The Triple Goddess is represented by 3 moons, the waxing crescent moon, the full moon, and the waning crescent. The symbol below is often found in tattoos, jewelry, T-shirts, artwork, other adornments or decorations and even store logos.


The Waxing Moon is a symbol of the maiden. This is the first aspect of womankind. A woman is a maiden up until the time that she marries and/or bears children. It is but a sliver, a part of a whole. This is very much like a young woman who has not yet matured or gone through puberty. They are still child and not yet woman, although still female. They are part of a whole.

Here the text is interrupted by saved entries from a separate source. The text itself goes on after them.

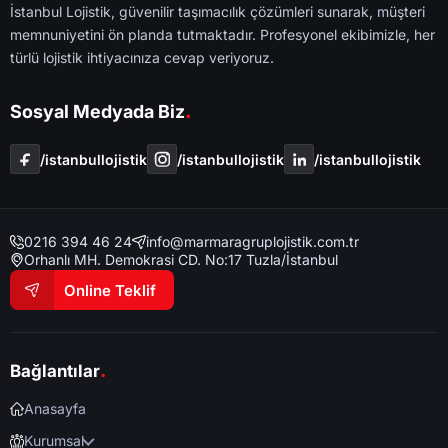
İstanbul Lojistik, güvenilir taşımacılık çözümleri sunarak, müşteri
memnuniyetini ön planda tutmaktadır. Profesyonel ekibimizle, her
türlü lojistik ihtiyacınıza cevap veriyoruz.
.
Sosyal Medyada Biz
/i̇stanbullojistik
/i̇stanbullojistik
/i̇stanbullojistik
0216 394 46 24
info@marmaragruplojistik.com.tr
Orhanlı MH. Demokrasi CD. No:17 Tuzla/İstanbul
Online Teklif
.
Bağlantılar
Anasayfa
Kurumsal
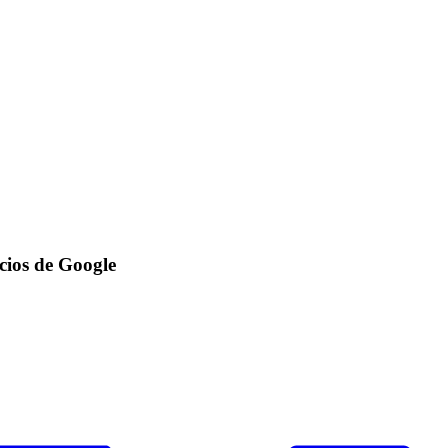
icios de Google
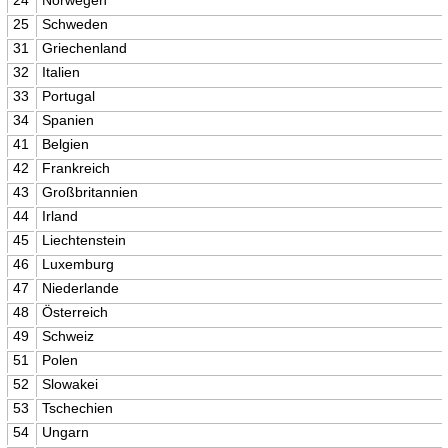
25
Schweden
31
Griechenland
32
Italien
33
Portugal
34
Spanien
41
Belgien
42
Frankreich
43
Großbritannien
44
Irland
45
Liechtenstein
46
Luxemburg
47
Niederlande
48
Österreich
49
Schweiz
51
Polen
52
Slowakei
53
Tschechien
54
Ungarn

The Full Moon is a symbol of the mother. Often this phase starts when a woman marries or bears children.The Full Moon is used because this represents the fulfillment of being a woman. A woman in this phase has married, had children, and has matured and they are wiser than in their youth.

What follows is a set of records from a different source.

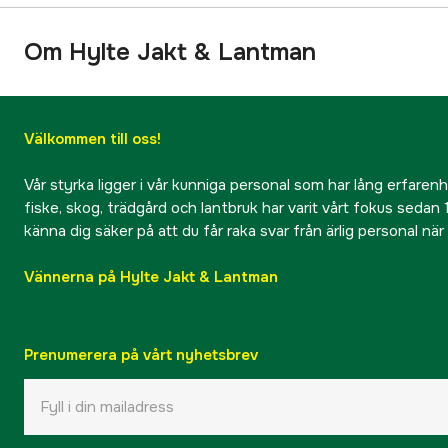
Om Hylte Jakt & Lantman
Välkommen till oss!
Vår styrka ligger i vår kunniga personal som har lång erfarenhet
fiske, skog, trädgård och lantbruk har varit vårt fokus sedan 1
känna dig säker på att du får raka svar från ärlig personal nä
Vännerna på Hylte Jakt & Lantman
Prenumerera på vårt nyhetsbrev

The Waning Moon is a symbol of the crone. Despite the stereotype of an "old crone" being a haggard, scraggly and grumpy old woman, the crone is simply the final phase of the woman.This phase is represented by the Waning Moon because a woman in this phase is "on her way out." She is has accomplished what is expected for women to do in life (in the baser more intrinsic needs). She is also a part of a whole much like the maiden and the Waxing Moon because she is no longer of child-bearing years. For many women it is a sad time and leaves them feeling that they are no longer a woman. But in Wicca practice this is not so, it is a time to celebrate. Imagine reaching the final leg of a race, you feel elated, excited, and accomplished. A woman is powerful in this time because she has reached full maturity, and is filled with wisdom that she can share with mothers and maidens. She has "done her duty" to mankind in that she provided a home, provided a mate for another, or raised her children. There is a sense of accomplishment here and self-gratified, self-fulfilling feelings. This phase also signifies death, repose and endings.


"A few scientific facts about the Moon and the Earth"

Moon and Earth, tied together by gravitational attraction, revolve as a double planet.
Total eclipses occur when the Moon and Earth line up perfectly with the Sun.
During a solar eclipse, the Moon passes between the Sun and Earth, hiding the Sun on a small area of Earth.
During a lunar eclipse, the full Moon moves into Earth’s shadow and is blacked out.
Because Earth spins faster than the Moon revolves, the Moon rises an average of 50 minutes later each night.
During the new phase, Moon and Sun rise and set at the same time; but, from then on, the Moon appears in different parts of the sky: in the west as it waxes larger towards gibbous, in the east as it wanes smaller.
The gravitational force of the Moon, and to a lesser extent the Sun, raises the ocean tides on Earth.
A great bulge of water is pulled up on the side of the Earth facing the Moon and held there.
As Earth rotates beneath the bulge, high tides occur and then because of Earth’s rotation, the tide seems to move from east to west.
None of the other planets has a moon like the Earth. Mercury and Venus have no moons at all, and Mars is orbited only by two tiny chunks of rock, each just one ten-millionth the size of Earth’s moon.
Because the Moon rotates on its axis in exactly the time it takes to orbit the Earth, it always presents the same side to us.
The Moon does not emit light. What we see is sunlight reflected from the Moon’s surface as the Moon goes through its familiar phases.